I know it's fashionable to bash UI eye candy, but there is a reason for it. For instance, the human eye is very good at determining depth. Drop shadows on windows help distinguish one window from another. When I turned on xcompmgr on my Ubuntu box, it was actually quite surprising how much easier it was to determine what windows are where. When you have Anjuta, Firefox, Glade, and a bunch of other applications open, it can be hard to tell what window is here. Drop shadows help create another way of visually distinguishing window placements that can enhance usability.
Transparency when done right can also help usability. The transparent dialogs here help cement the relationship between a dialog and its parent window. That's why Mac OS X has such great usability - it not only has some visually interesting eye candy, but that eye candy is designed to provide you with a series of visual cues that clue you in on what actions you're performing. The "genie effect" when you minimize a window to the Dock is another example of this - by showing the window move into the Dock you're providing a visual clue that lets you know that you can find that window again in the Dock.
When done right, eye candy can really enhance usability, and thanks to things like the Damage extension, the Render extension, and the Composite extenstion, Linux usability is getting better.

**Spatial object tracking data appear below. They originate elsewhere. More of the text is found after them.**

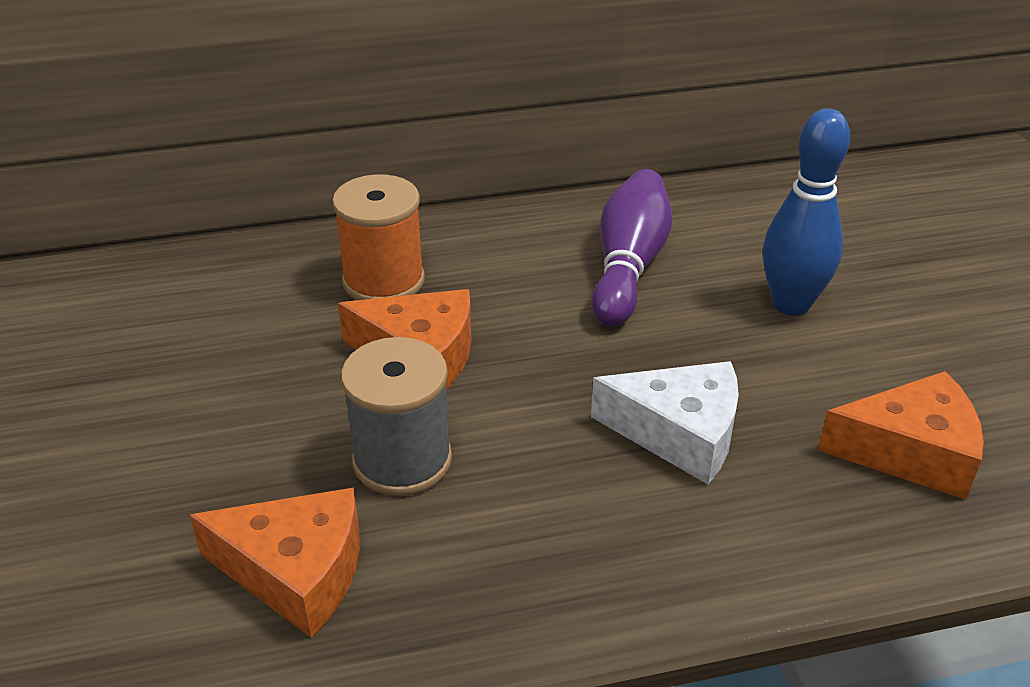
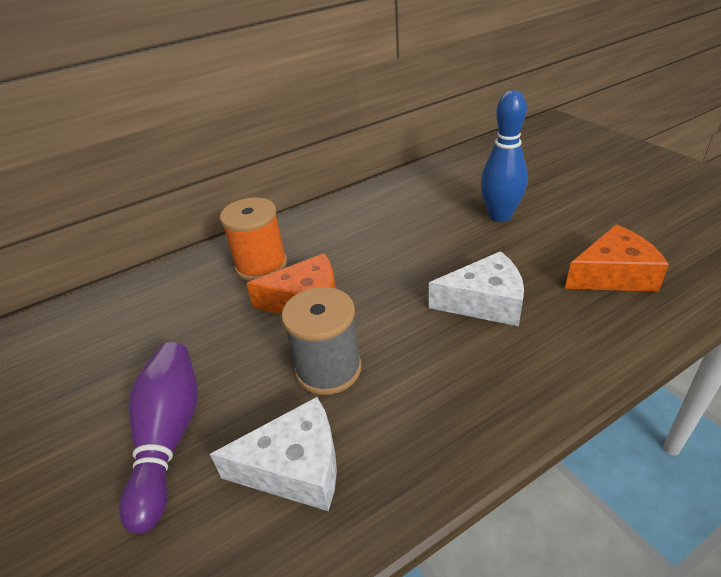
camera: 15 degrees left, 0 degrees up
orange cheese [189,487,360,638] -> white cheese [210,397,337,511]
purple bowling pin [592,169,672,327] -> purple bowling pin moved to [119,342,198,534]

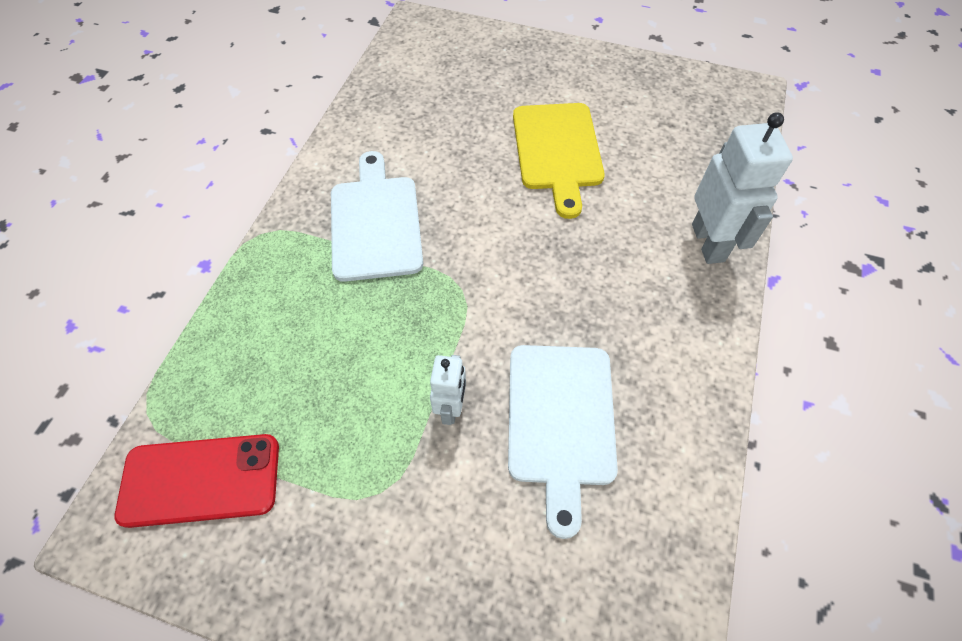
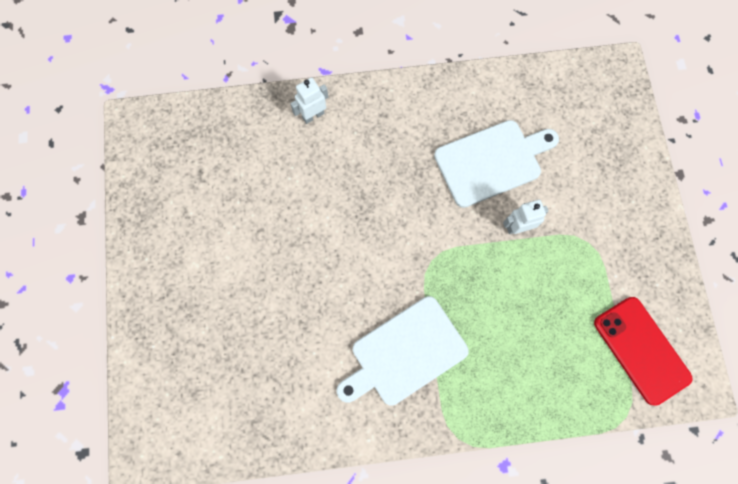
camera: 115 degrees left, 15 degrees up
yellow cutting board [513,103,605,219] -> none
white robot [692,112,793,264] -> white robot [290,77,328,124], size x0.57

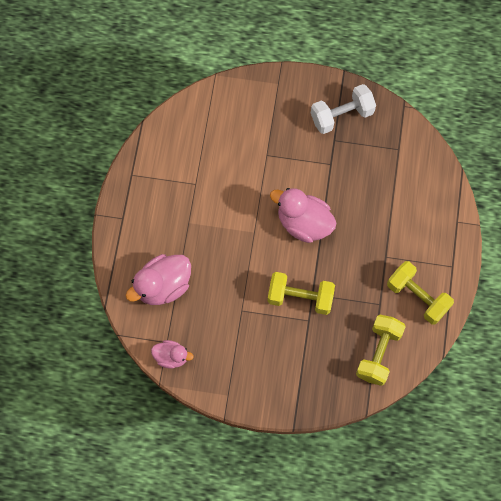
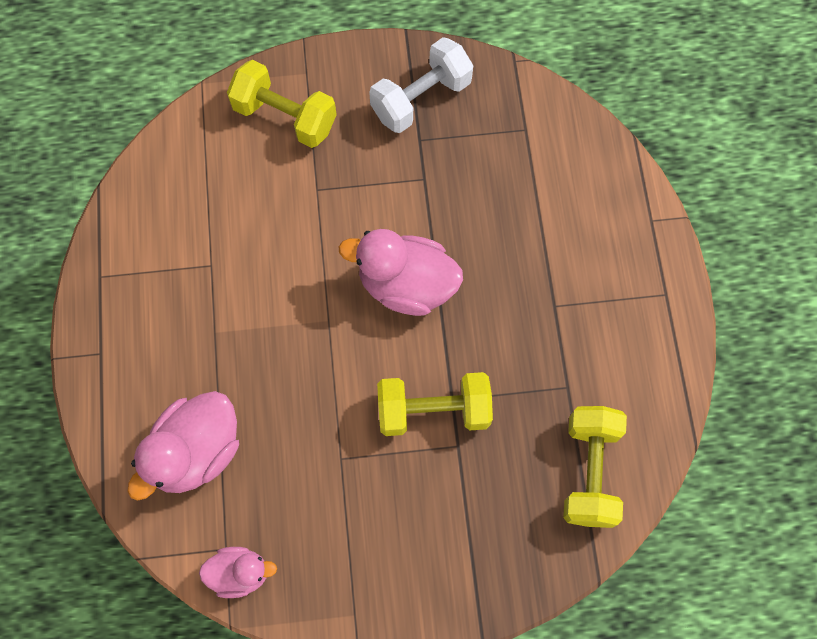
camera: 15 degrees left, 0 degrees up
yellow dumbbell [387,261,454,325] -> yellow dumbbell moved to [227,60,337,148]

And for the record, those who think that eye candy adds excessive processor bloat, my current Linux system is a Duron 600mHz with 256MB of RAM and a GeForce4 MX. Granted, the T&L engine helps a lot in making the UI responsive, but given that xcompmgr and the Composite extension is essentially beta code it's quite shocking how little processing power this sort of thing takes. Now that T&L engines on graphics cards are pretty much standard, it's time that X put that power to use to enhance usability.
It used to be that when I did a "ps aux" I knew what every process did. When I do this today with the newest KDE or Gnome I have no idea what most of the processes are for.

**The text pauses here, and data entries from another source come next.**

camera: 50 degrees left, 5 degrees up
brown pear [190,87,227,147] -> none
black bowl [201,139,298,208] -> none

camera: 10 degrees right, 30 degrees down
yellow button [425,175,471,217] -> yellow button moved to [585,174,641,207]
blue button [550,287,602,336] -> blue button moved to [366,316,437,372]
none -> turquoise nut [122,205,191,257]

Try "ps faux". It shows how processes are related. I've been using KDE for years, and I haven't noticed any extra difficulty understanding what all the processes are for. You do need a wider Konsole window now than in KDE1, however, because all the KDE processes are prefixed with "kdeinit:".
But I do agree that it is slower, but I think that's just because it's doing a lot more (and I'm doing a lot more). I didn't normally have 15 browser windows/tabs open at one time 5 years ago; now it's common.